Brompton Road was opened on 15 December 1906 by the Great Northern, Piccadilly and Brompton Railway (GNP&BR). The station was located at the junction of Brompton Road and Cottage Place. Although it was conveniently situated for both the Brompton Oratory and the Victoria and Albert Museum, it saw little passenger usage and by October 1909 some services passed through without stopping.
The station closed on 4 May 1926 due to the general strike and did not reopen until 4 October of that year with services initially only calling there on weekdays. Sunday services were restored on 2 January 1927. As before, Brompton Road was little used, to the extent that two of its lifts were removed and relocated elsewhere and the ticket office was closed.

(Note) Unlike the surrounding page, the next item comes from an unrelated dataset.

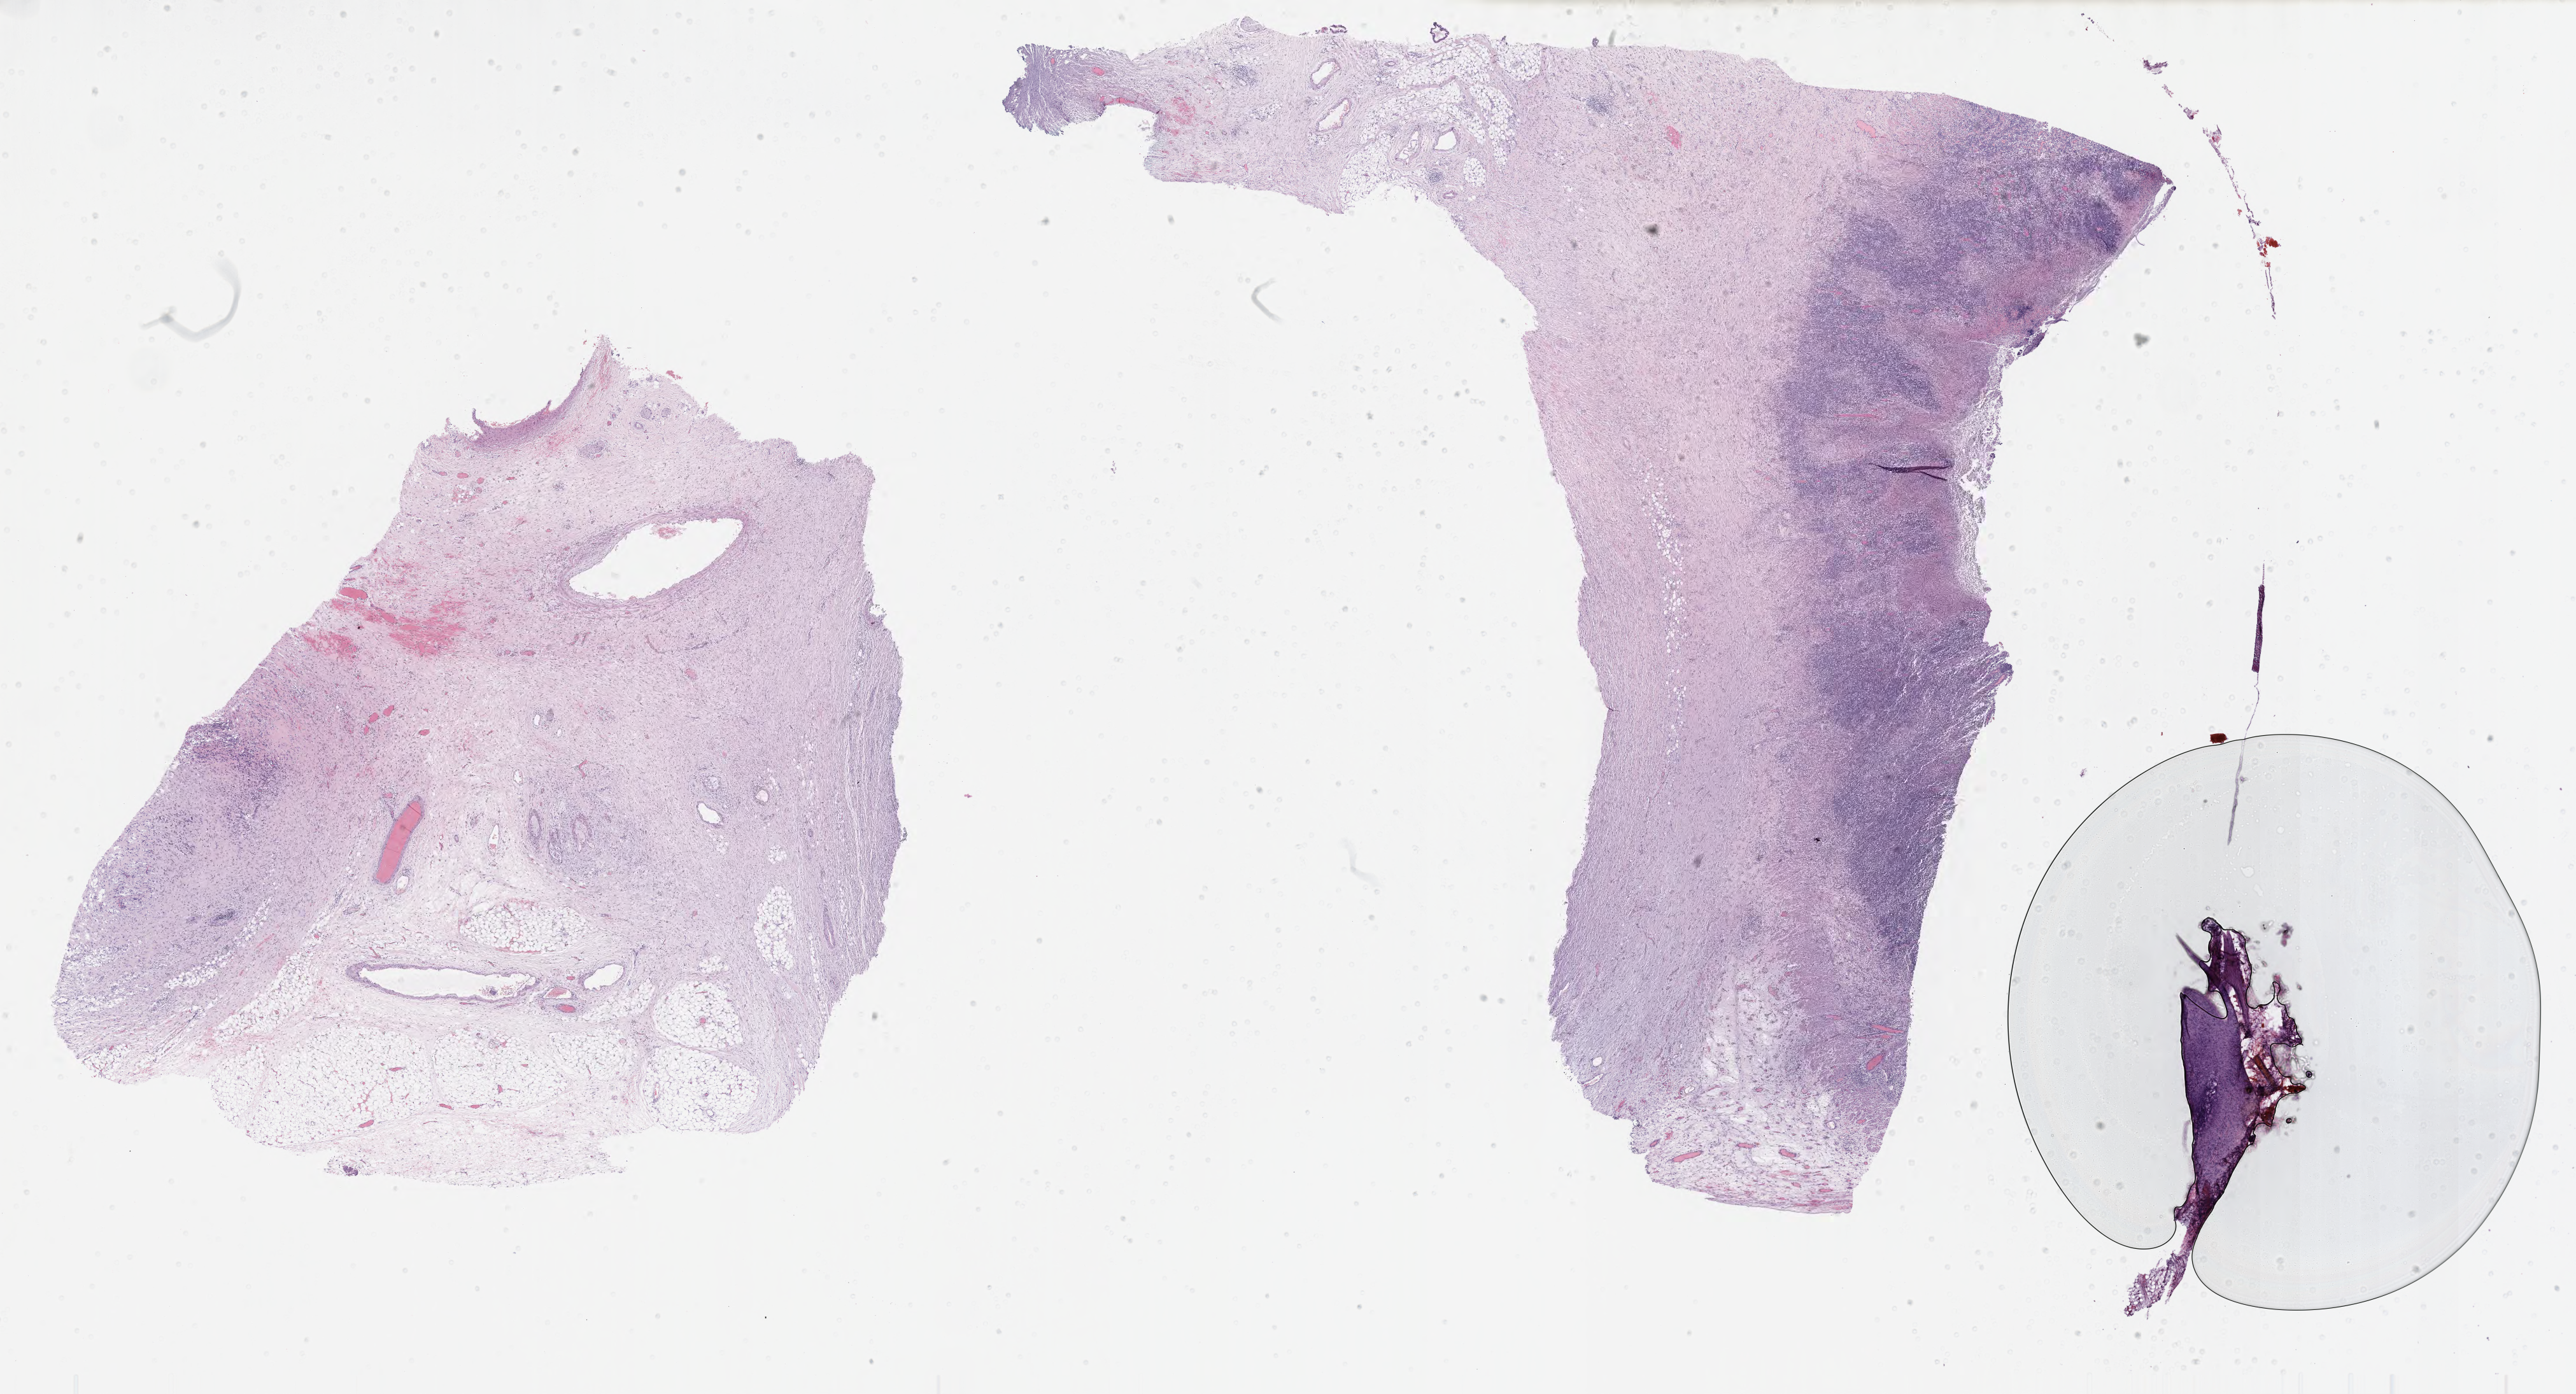
Hematoxylin and eosin (H&E) whole-slide image — a low-resolution overview of the entire scanned area, about 32.7 x 17.7 mm. Tumor tissue. Patient: female, 44 years old.
- diagnosis: Burkitt lymphoma, NOS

When the adjacent Knightsbridge station was modernised with escalators replacing lifts, it was provided with a new southern entrance that was built closer to Brompton Road station, reducing its catchment area. When the new entrance for Knightsbridge opened on 30 July 1934, Brompton Road closed.
Just prior to the outbreak of the Second World War, the street-level building together with the lift shafts and lower western passages were sold to the War Office for a sum of £22,000 for use by the 26th (London) Anti-Aircraft Brigade of the 1st Anti-Aircraft Division. During the War, it was the Royal Artillery's anti-aircraft operations room for central London. This use was discontinued in the 1950s. It was subsequently used as the town headquarters (THQ) of the University of London Air Squadron, the University of London Royal Naval Unit and 46F (Kensington) Squadron Air Training Corps.

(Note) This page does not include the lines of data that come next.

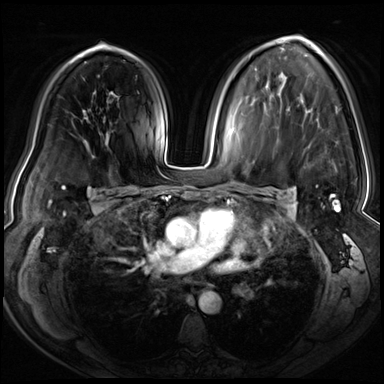
Breast MRI (dynamic contrast-enhanced), one axial slice; slice 45 of 72 in the series (ordered by position); dynamic contrast-enhanced series, time point 2 of 8 at this slice position (early post-contrast); 3 T; TE 1.4 ms, TR 4.3 ms; 2.5 mm slice thickness; 384 × 384 image matrix, field of view 360 × 360 mm. Female patient.
Structures marked on this image (semi-automatic segmentation, software-assisted and operator-edited):
- enhancing-tissue mask used for the functional tumour volume (all voxels passing the contrast-enhancement thresholds inside the analysis volume; usually the tumour): bounding box [x1, y1, x2, y2] px = [303, 38, 341, 211]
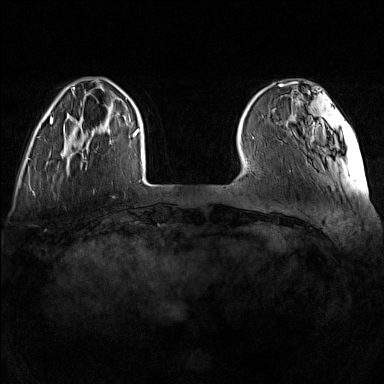
Breast MRI (dynamic contrast-enhanced), one axial slice. Position 27 of 160 along the scan axis. Dynamic contrast-enhanced series, time point 2 of 7 at this slice position (early post-contrast). 1.5 T. TE 1.8 ms, TR 5 ms. 384 × 384 image matrix. Female patient.
Structures marked on this image (semi-automatically segmented with operator editing):
- enhancing-tissue mask used for the functional tumour volume (all voxels passing the contrast-enhancement thresholds inside the analysis volume; usually the tumour): bounding box [x1, y1, x2, y2] px = [61, 117, 112, 157]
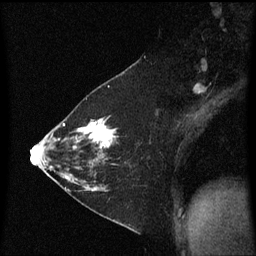
Breast MRI (dynamic contrast-enhanced), one sagittal slice; position 36 of 60 along the scan axis; dynamic contrast-enhanced series, image 2 of 3 at this slice position (ordered by acquisition); 1.5 T; TE 4.2 ms, TR 8.4 ms; 2 mm slice thickness; 256 × 256 image matrix. Female patient, age 36 years. From the clinical record (not read from this slice): setting: breast cancer imaged before/during neoadjuvant chemotherapy; receptor status: HR-positive, HER2-negative.
Outlined on this slice (semi-automatically segmented with operator editing):
- analysis volume of interest (the breast-tissue region the enhancement analysis was run in; not a lesion): bounding box <72,116,119,187> (left, top, right, bottom; pixels)
- tumour enhancement mask (voxels above the 70 % enhancement threshold inside the analysis volume of interest): <74,118,119,151>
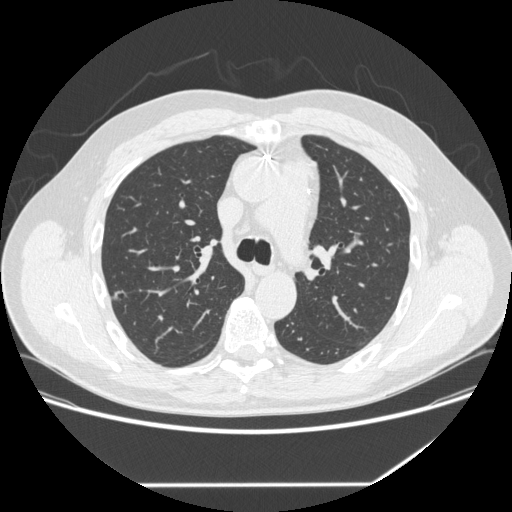
Low-dose screening chest CT, axial slice. First (baseline) screen. Lung window (W 1500 / L -600 HU). 1.25 mm slice thickness. Slice 93 of 262 in the series. Male, age 62 years at enrolment. Current smoker at enrolment.
• Expert-annotated lung lesion, bounding box (x1, y1, x2, y2) in pixels: (99, 281, 132, 310).
• Screening reader's record for this exam: no non-calcified nodule ≥4 mm recorded.
• Participant outcome: lung cancer diagnosed 839 days after this screen — adenocarcinoma, NOS, right upper lobe, moderately differentiated (G2), stage IA (AJCC 6th edition), 12 mm at pathology.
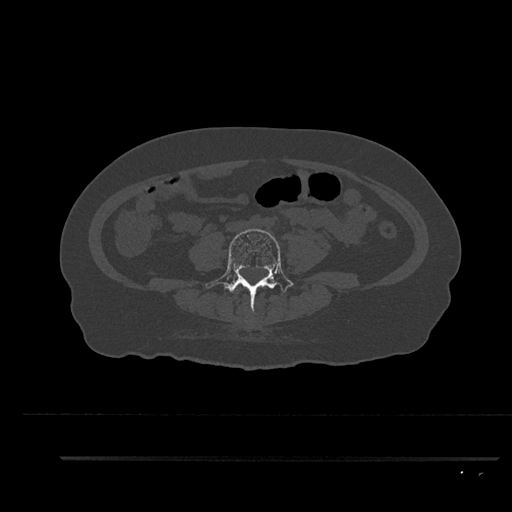
CT including the spine, one axial slice; position 27 of 797 along the scan axis; bone window (W 1800 / L 400 HU); 512 × 512 image matrix, field of view 408 × 408 mm. Female patient, age 44 years. From the clinical record (not read from this slice): primary cancer: renal; vertebrae with lytic lesions (as recorded): L1.
Outlined on this slice (semi-automatically segmented with operator editing):
- L4 vertebra: bounding box [x1, y1, x2, y2] px = [206, 229, 294, 312]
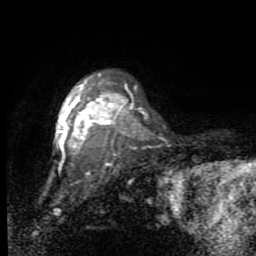
Breast MRI (dynamic contrast-enhanced), one axial slice. Slice 66 of 80 in the series (ordered by position). Cropped to one breast. Dynamic contrast-enhanced series, time point 2 of 7 at this slice position (early post-contrast). 1.5 T. TE 2.7 ms, TR 6.8 ms. 256 × 256 image matrix, field of view 145 × 145 mm. Female patient.
Structures marked on this image (semi-automatic segmentation, software-assisted and operator-edited):
- enhancing-tissue mask used for the functional tumour volume (all voxels passing the contrast-enhancement thresholds inside the analysis volume; usually the tumour): bounding box <57,73,129,157> (left, top, right, bottom; pixels)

Like the others on the GNP&BR, the station building was designed by Leslie Green. The surface building occupied an L-shaped site built on two adjacent sides of a public house which occupied the corner of Brompton Road and Cottage Place. The façades were of Green's standard red-glazed terracotta design with semi-circular arches at first floor level. The entrance and exits to the lifts were on Brompton Road with the Cottage Place elevation providing staff access. The Brompton Road elevation was demolished in 1972, but the Cottage Place elevation remains, now partly incorporated into a larger building.

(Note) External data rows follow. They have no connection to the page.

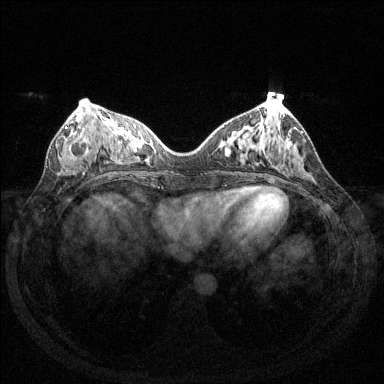
Breast MRI (dynamic contrast-enhanced), one axial slice. Dynamic contrast-enhanced series, time point 2 of 6 at this slice position (early post-contrast). 1.5 T. TE 1.6 ms, TR 4.6 ms. 384 × 384 image matrix, field of view 350 × 350 mm. Female patient.
Annotated regions visible in this slice (semi-automatically segmented with operator editing):
- enhancing-tissue mask used for the functional tumour volume (all voxels passing the contrast-enhancement thresholds inside the analysis volume; usually the tumour): bounding box (x1, y1, x2, y2) in pixels: (60, 125, 91, 161)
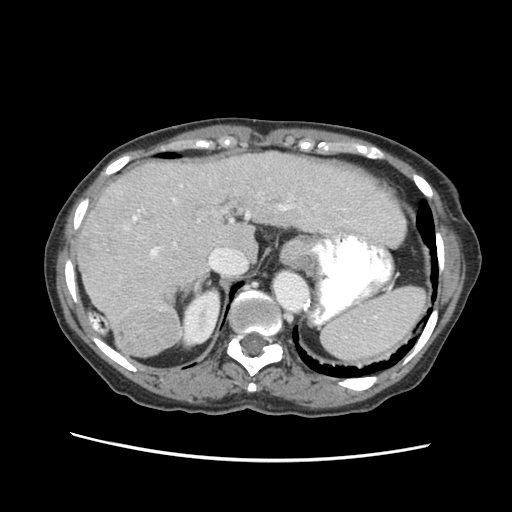
Contrast-enhanced abdominal CT (liver protocol), one axial slice; position 43 of 63 along the scan axis; reconstruction kernel STANDARD; 120 kVp; soft-tissue window (W 400 / L 40 HU); 2.5 mm slice thickness; 512 × 512 image matrix, field of view 340 × 340 mm. Case-level facts recorded for this patient, not image findings: diagnosis: hepatocellular carcinoma (patient treated with transarterial chemoembolisation; whether this scan precedes or follows treatment is not stated here); TNM stage (as recorded): Stage-I; Child-Pugh class: B; tumour differentiation: well differentiated; tumour nodularity: uninodular.
Annotated regions visible in this slice (semi-automatic segmentation, software-assisted and operator-edited):
- liver parenchyma outside the tumour (the mass and vessels are separate outlines, so this box may not span the whole liver): bounding box <76,148,404,356> (left, top, right, bottom; pixels)
- mass: <112,301,180,355>
- portal vein: <131,185,335,257>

Although the platforms have long since been removed, their original location can be seen from passing trains by the brick walls that stand in their place. The original tiling remains on the tunnel walls, although soot and dirt now obscures them.
In 2011, proposals from The Old London Underground Company were made suggesting the parts of the station which were used during World War II be opened to the public, with the remainder of the above-ground buildings becoming a restaurant, and the rest of the underground space being turned-over to the London Fire Brigade Museum.
In July 2013, the Ministry of Defence announced the site was for sale, with an expected price of about £20 million. The MoD's property surveyor said specialist developers could adapt the 28,000 square feet (2,600 m2) site but stated "a lot of work was needed". In May 2014, the site was sold for £53 million to Dmytro Firtash, a billionaire Ukrainian businessman who claimed an intention to convert it to residential use. The property remained unused as of October 2017[update].
A 1928 comedy play by Jevan Brandon-Thomas was about a woman who lived near Brompton Road and felt that life was passing her by just as the non-stopping trains were, and so it was titled Passing Brompton Road. The London production starring Marie Tempest ran for 174 performances. (For a 1931 film adaptation, the title was changed to Her Reputation.)
Another play in 2008 used the station. Sailing By, by Anthony Chew, took place on the long-closed platform, where two people sit and talk while Death stalks them.